[Data for the task]:
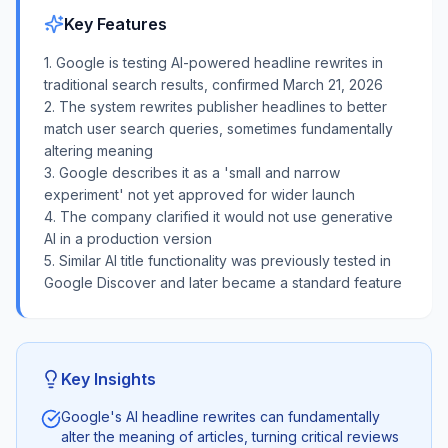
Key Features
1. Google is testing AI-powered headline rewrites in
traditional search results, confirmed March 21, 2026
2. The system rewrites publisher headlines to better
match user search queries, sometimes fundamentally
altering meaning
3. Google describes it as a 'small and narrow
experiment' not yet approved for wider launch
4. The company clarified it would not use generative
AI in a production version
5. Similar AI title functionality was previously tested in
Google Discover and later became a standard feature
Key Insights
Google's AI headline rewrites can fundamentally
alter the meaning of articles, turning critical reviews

--

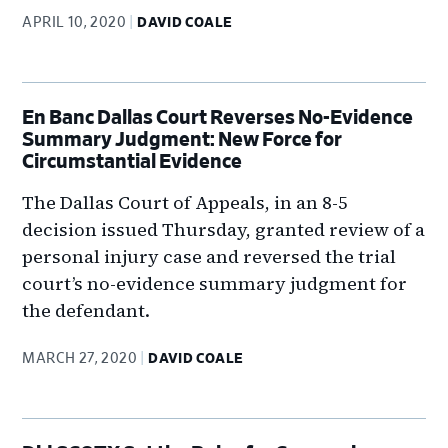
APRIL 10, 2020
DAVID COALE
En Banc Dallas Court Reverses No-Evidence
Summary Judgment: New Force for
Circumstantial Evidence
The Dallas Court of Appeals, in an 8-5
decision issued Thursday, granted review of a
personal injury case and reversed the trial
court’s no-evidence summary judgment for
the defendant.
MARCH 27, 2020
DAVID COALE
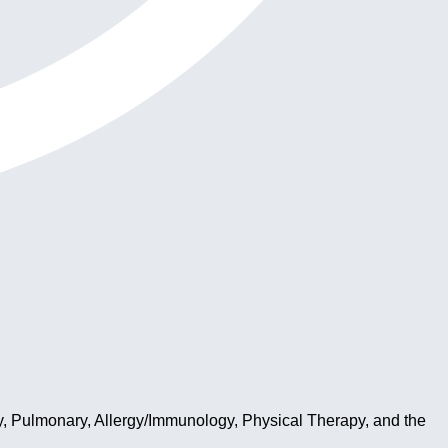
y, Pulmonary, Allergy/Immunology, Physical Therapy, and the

---

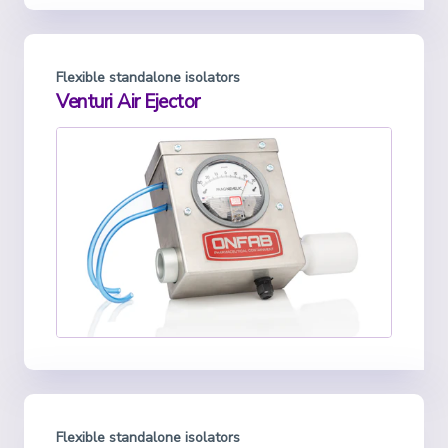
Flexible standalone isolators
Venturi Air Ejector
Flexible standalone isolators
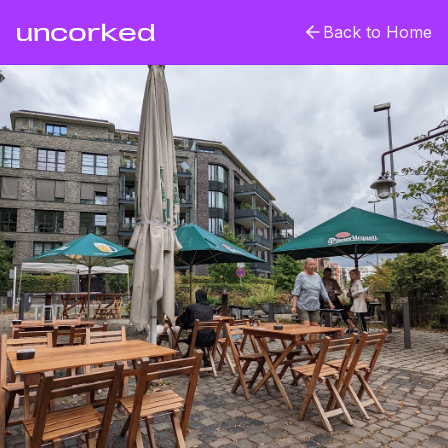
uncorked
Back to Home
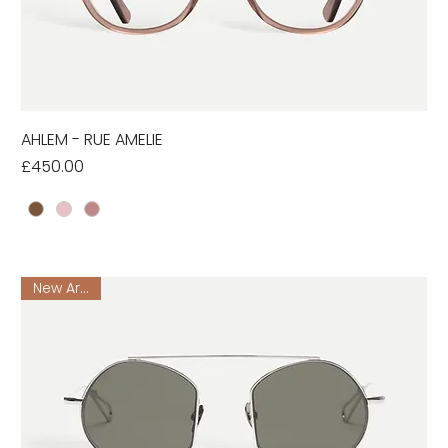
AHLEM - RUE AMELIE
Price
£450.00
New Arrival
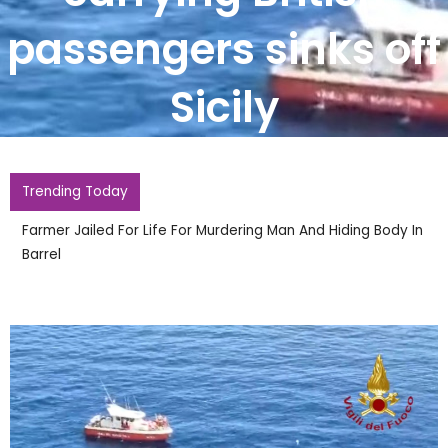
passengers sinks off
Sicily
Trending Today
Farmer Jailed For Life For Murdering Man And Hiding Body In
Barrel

[Aim of the exercise]: For the string "meaning", return every line of the data where it appears.

[Task response]:
altering meaning
alter the meaning of articles, turning critical reviews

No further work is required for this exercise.